De acuerdo con estos criterios, el mejor investigador científico es el que publica más artículos por año, en revistas internacionales de la mayor difusión, y que recibe más citas a sus trabajos en esa misma prensa. Esta aberración simplista de una realidad mucho más rica y compleja se corona con un complemento económico: los investigadores que cumplen con los requisitos mencionados reciben mejores ingresos personales y sus proyectos de investigación tienen mayores probabilidades de recibir apoyo económico de los organismos oficiales. La triste consecuencia de esta situación es que el trabajo científico ha dejado de ser una actividad generada por el interés personal genuino de resolver una incógnita interesante, para transformarse en una gesticulación dirigida a convencer a una comisión dictaminadora formada por nuestros pares, de que realmente sí merecemos recibir el complemento salarial que depende de sus decisiones (llámese Sistema Nacional de Investigadores SNI, PRIDA, -PAIPA o de otro modo) o que lo que deseamos hacer debe apoyarse económicamente porque sí cumplimos con sus requisitos.
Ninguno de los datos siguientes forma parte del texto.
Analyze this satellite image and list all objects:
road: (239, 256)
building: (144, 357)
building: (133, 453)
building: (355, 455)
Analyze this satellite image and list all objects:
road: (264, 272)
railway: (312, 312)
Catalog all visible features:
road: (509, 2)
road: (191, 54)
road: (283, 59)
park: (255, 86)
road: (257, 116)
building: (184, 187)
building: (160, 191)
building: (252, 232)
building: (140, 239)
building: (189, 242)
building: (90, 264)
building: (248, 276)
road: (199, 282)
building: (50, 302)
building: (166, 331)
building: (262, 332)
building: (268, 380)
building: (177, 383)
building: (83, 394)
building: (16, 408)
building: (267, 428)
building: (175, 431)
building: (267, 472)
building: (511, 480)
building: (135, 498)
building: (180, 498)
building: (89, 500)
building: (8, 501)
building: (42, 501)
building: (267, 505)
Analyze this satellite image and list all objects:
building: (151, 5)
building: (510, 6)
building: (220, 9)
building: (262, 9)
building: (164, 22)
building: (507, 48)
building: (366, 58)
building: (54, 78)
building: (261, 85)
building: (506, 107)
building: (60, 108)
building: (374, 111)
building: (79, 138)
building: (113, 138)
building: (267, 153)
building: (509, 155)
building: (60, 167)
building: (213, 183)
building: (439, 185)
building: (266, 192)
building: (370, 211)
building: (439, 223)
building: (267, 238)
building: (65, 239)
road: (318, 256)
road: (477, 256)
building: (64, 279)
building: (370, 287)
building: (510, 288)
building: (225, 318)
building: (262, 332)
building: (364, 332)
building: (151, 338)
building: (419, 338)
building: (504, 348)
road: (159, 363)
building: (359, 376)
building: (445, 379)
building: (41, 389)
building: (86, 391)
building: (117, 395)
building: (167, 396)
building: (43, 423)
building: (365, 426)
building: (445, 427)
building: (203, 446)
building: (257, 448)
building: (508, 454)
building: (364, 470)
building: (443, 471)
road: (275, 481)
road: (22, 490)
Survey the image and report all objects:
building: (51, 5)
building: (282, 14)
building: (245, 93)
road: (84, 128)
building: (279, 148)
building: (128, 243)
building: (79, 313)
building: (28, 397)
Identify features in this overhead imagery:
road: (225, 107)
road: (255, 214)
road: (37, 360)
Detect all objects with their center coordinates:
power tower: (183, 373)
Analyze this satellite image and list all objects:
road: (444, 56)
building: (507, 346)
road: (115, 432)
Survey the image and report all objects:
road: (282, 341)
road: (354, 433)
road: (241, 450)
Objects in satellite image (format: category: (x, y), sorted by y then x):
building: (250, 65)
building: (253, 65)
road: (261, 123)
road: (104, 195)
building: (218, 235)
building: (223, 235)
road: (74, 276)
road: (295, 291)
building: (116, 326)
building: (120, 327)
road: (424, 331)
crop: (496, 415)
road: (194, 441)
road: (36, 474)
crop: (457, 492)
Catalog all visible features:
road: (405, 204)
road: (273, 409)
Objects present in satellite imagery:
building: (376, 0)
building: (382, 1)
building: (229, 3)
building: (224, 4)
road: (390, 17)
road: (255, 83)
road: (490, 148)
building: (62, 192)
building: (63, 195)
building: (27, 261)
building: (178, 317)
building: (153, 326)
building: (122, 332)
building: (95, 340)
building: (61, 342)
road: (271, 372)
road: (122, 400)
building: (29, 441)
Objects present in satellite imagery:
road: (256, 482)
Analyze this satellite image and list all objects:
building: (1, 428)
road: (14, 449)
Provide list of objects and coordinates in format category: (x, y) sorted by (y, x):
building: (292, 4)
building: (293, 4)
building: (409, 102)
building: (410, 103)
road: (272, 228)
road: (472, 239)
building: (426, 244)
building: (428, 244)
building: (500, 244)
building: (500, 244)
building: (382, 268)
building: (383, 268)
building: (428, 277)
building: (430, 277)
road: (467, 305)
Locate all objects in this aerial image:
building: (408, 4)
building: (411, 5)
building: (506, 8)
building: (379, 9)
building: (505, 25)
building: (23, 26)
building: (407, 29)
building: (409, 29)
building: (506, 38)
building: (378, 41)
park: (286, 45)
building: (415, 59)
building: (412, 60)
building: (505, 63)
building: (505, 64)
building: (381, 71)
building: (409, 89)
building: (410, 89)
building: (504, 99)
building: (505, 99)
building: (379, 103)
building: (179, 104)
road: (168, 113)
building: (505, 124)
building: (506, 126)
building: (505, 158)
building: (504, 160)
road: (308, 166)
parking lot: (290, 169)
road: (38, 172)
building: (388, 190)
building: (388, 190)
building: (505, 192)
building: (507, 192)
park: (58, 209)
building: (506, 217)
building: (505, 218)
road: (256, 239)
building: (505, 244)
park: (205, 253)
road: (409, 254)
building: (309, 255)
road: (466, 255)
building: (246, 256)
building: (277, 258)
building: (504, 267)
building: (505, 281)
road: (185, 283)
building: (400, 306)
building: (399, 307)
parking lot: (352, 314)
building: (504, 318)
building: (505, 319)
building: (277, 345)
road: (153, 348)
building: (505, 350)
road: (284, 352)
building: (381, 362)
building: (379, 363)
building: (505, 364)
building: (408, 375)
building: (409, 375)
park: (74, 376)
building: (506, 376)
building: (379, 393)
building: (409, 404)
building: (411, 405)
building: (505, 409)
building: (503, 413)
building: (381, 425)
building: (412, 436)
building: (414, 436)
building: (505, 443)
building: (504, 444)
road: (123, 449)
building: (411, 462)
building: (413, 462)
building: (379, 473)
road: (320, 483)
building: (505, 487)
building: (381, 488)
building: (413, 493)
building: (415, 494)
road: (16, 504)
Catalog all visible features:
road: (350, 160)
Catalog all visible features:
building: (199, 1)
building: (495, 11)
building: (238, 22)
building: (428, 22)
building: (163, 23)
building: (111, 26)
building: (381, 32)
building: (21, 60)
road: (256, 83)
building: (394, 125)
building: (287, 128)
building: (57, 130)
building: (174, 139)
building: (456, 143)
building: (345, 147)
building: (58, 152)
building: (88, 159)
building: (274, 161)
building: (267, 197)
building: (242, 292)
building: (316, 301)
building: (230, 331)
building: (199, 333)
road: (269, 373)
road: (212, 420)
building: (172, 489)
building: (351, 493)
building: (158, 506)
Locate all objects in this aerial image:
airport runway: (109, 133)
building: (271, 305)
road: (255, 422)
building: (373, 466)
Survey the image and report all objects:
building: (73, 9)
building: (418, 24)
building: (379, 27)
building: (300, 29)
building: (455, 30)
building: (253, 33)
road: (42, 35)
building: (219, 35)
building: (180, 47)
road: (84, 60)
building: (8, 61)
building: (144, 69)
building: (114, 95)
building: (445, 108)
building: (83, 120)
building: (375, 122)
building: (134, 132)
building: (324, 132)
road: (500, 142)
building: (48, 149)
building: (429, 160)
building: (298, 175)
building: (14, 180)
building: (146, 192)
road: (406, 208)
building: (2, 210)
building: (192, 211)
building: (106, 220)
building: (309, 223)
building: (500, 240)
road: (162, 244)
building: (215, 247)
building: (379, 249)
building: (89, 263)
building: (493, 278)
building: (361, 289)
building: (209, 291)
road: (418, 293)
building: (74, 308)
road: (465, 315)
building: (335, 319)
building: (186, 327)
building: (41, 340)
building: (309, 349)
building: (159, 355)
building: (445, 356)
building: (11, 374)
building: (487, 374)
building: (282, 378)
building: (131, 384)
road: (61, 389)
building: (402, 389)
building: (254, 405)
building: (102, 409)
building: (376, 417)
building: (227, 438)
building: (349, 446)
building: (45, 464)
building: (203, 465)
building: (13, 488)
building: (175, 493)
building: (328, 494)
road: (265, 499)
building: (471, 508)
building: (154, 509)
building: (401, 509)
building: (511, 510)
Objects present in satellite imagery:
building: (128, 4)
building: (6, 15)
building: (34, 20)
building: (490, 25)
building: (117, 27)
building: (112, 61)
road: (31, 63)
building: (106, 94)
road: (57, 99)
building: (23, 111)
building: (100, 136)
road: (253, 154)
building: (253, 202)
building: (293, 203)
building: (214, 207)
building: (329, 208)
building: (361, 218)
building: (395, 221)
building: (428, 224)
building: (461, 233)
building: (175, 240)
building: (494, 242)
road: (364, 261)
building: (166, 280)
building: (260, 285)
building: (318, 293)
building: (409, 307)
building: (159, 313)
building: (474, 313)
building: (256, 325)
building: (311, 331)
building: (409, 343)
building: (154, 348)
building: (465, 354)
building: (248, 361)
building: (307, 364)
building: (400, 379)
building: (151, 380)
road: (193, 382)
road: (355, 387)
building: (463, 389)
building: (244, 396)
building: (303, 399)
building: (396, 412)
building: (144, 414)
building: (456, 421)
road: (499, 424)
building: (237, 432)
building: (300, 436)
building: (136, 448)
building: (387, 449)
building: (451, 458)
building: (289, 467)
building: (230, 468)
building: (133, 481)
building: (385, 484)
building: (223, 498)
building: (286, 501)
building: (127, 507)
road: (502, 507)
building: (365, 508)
Incluso se han desarrollado distintas estrategias para aumentar el número de publicaciones, como la ``unidad mínima publicable'', que consiste en fragmentar un trabajo en tantas partes como toleren los editores de las revistas para aceptarlos, o bien la publicación repetida de los mismos datos, o la firma de trabajos en los que no se ha participado a cambio de que sus autores firmen los propios, en los que no hicieron nada, etcétera.
Todo esto es consecuencia de la transformación de la investigación científica, de una actividad desarrollada por el gusto y la satisfacción de hacerla, en una forma de aumentar la remuneración de los científicos. Cuando hace diez años se inició esta práctica con el SNI (me refiero a condicionar los ingresos adicionales de los investigadores a su ``productividad'') yo no me di cuenta del riesgo que se corría, que ahora ya es una dolorosa realidad: la ciencia ya no se hace por el gusto sino por el dinero. Cualquier semejanza que se pretenda encontrar con la relación entre el amor y la prostitución no será pura coincidencia. Y por eso pienso que los científicos mexicanos hemos perdido la inocencia.